ASSIGNED TASK: Your answer should consist of every line in the records that holds "pixels".

SUPPLIED RECORDS:
##############################

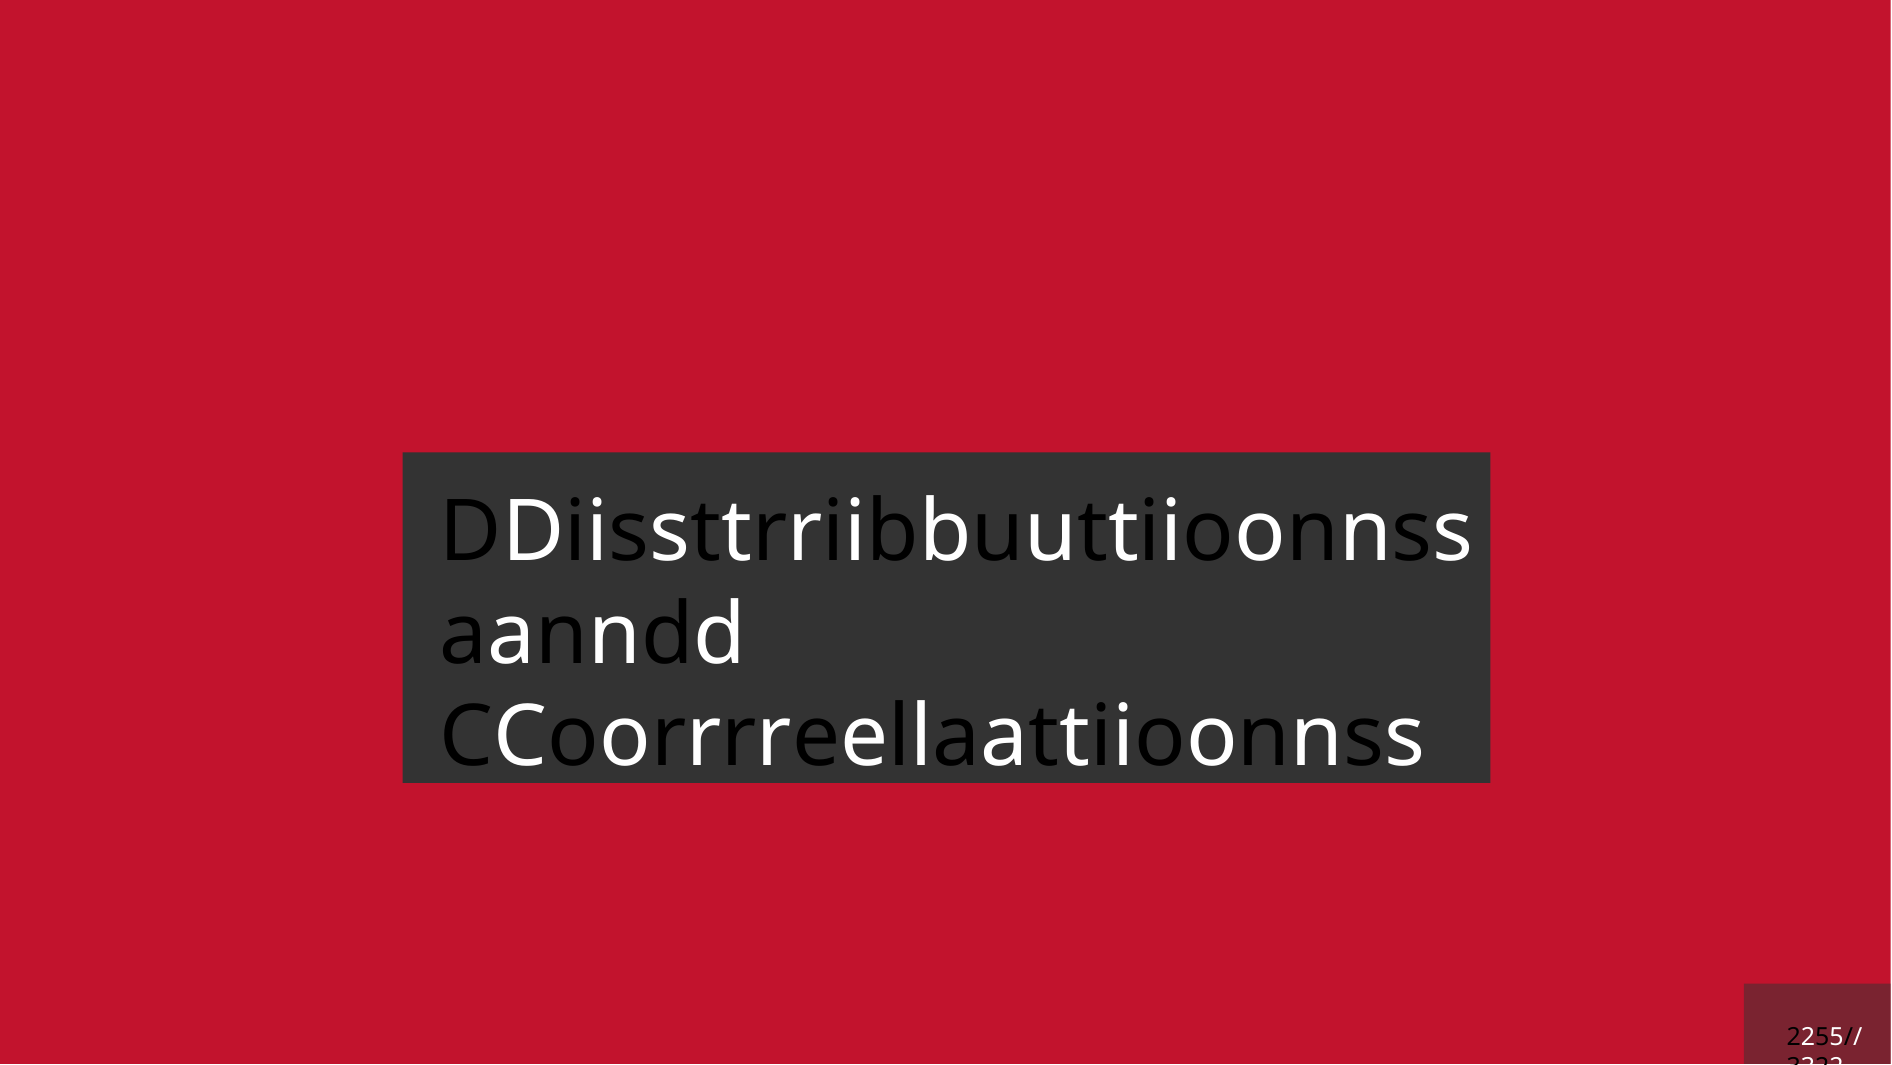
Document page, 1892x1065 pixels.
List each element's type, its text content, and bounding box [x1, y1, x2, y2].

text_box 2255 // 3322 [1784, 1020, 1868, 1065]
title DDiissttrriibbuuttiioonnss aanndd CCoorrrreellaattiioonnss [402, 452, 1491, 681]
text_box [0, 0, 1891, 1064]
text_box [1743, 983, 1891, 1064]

##############################

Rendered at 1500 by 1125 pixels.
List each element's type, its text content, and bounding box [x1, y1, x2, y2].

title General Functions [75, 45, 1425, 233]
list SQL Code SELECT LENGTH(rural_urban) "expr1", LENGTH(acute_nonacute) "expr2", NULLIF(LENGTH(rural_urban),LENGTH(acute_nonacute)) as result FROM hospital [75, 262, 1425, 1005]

##############################

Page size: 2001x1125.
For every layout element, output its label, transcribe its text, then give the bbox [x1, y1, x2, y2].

##############################

ANSWER SPACE:
Document page, 1892x1065 pixels.
Rendered at 1500 by 1125 pixels.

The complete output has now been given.